Data to examine Block Start

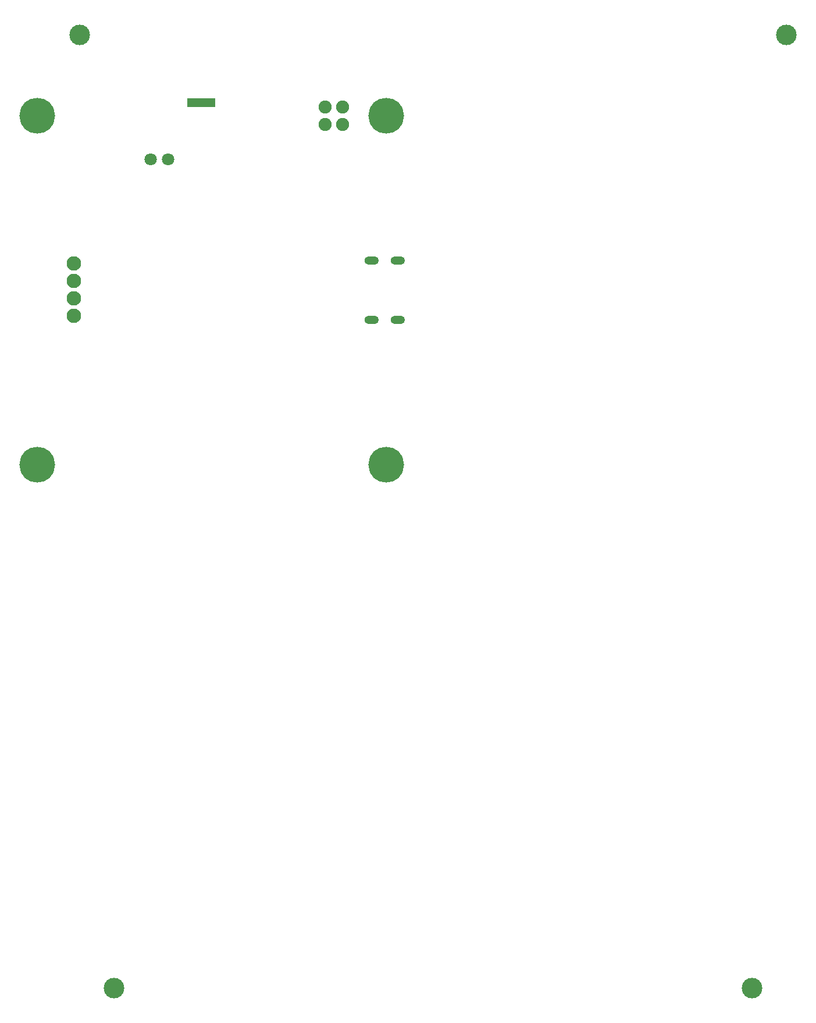
<source format=gbs>
G04 Layer: BottomSolderMaskLayer*
G04 Panelize: Stamp Hole, Column: 2, Row: 2, Board Size: 58.42mm x 58.42mm, Panelized Board Size: 122.84mm x 122.84mm*
G04 EasyEDA v6.5.32, 2023-07-30 21:55:26*
G04 0189717723f44532b496580ac8dbca45,5a6b42c53f6a479593ecc07194224c93,10*
G04 Gerber Generator version 0.2*
G04 Scale: 100 percent, Rotated: No, Reflected: No *
G04 Dimensions in millimeters *
G04 leading zeros omitted , absolute positions ,4 integer and 5 decimal *
%FSLAX45Y45*%
%MOMM*%

%ADD10O,2.1015960000000002X1.2015978000000003*%
%ADD11C,5.2032*%
%ADD12C,1.9016*%
%ADD13C,1.8016*%
%ADD14C,2.1016*%
%ADD15C,3.0000*%

%LPD*%
D10*
G01*
X5245684Y3353003D03*
G01*
X5245684Y2488996D03*
G01*
X5625693Y2488996D03*
G01*
X5625693Y3353003D03*
D11*
G01*
X381000Y5461000D03*
G01*
X5461000Y5461000D03*
G01*
X5461000Y381000D03*
G01*
X381000Y381000D03*
G01*
X5461000Y5461000D03*
G01*
X381000Y5461000D03*
D12*
G01*
X4826000Y5588000D03*
G01*
X4826000Y5334000D03*
G01*
X4572000Y5334000D03*
G01*
X4572000Y5588000D03*
D13*
G01*
X2286000Y4826000D03*
G01*
X2032000Y4826000D03*
D14*
G01*
X910818Y2799714D03*
G01*
X910818Y3053714D03*
G01*
X910818Y3307714D03*
G01*
X910818Y2545714D03*
D15*
G01*
X999997Y6641998D03*
G01*
X11284000Y6641998D03*
G01*
X1499996Y-7241997D03*
G01*
X10784001Y-7241997D03*
G36*
X2565400Y5715000D02*
G01*
X2971800Y5715000D01*
X2971800Y5588000D01*
X2565400Y5588000D01*
G37*
M02*

</source>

Data to examine Block End

Transcribe each entry exactly, pictures excluded.

Output of the task:
<source format=gbs>
G04 Layer: BottomSolderMaskLayer*
G04 Panelize: Stamp Hole, Column: 2, Row: 2, Board Size: 58.42mm x 58.42mm, Panelized Board Size: 122.84mm x 122.84mm*
G04 EasyEDA v6.5.32, 2023-07-30 21:55:26*
G04 0189717723f44532b496580ac8dbca45,5a6b42c53f6a479593ecc07194224c93,10*
G04 Gerber Generator version 0.2*
G04 Scale: 100 percent, Rotated: No, Reflected: No *
G04 Dimensions in millimeters *
G04 leading zeros omitted , absolute positions ,4 integer and 5 decimal *
%FSLAX45Y45*%
%MOMM*%

%ADD10O,2.1015960000000002X1.2015978000000003*%
%ADD11C,5.2032*%
%ADD12C,1.9016*%
%ADD13C,1.8016*%
%ADD14C,2.1016*%
%ADD15C,3.0000*%

%LPD*%
D10*
G01*
X5245684Y3353003D03*
G01*
X5245684Y2488996D03*
G01*
X5625693Y2488996D03*
G01*
X5625693Y3353003D03*
D11*
G01*
X381000Y5461000D03*
G01*
X5461000Y5461000D03*
G01*
X5461000Y381000D03*
G01*
X381000Y381000D03*
G01*
X5461000Y5461000D03*
G01*
X381000Y5461000D03*
D12*
G01*
X4826000Y5588000D03*
G01*
X4826000Y5334000D03*
G01*
X4572000Y5334000D03*
G01*
X4572000Y5588000D03*
D13*
G01*
X2286000Y4826000D03*
G01*
X2032000Y4826000D03*
D14*
G01*
X910818Y2799714D03*
G01*
X910818Y3053714D03*
G01*
X910818Y3307714D03*
G01*
X910818Y2545714D03*
D15*
G01*
X999997Y6641998D03*
G01*
X11284000Y6641998D03*
G01*
X1499996Y-7241997D03*
G01*
X10784001Y-7241997D03*
G36*
X2565400Y5715000D02*
G01*
X2971800Y5715000D01*
X2971800Y5588000D01*
X2565400Y5588000D01*
G37*
M02*

</source>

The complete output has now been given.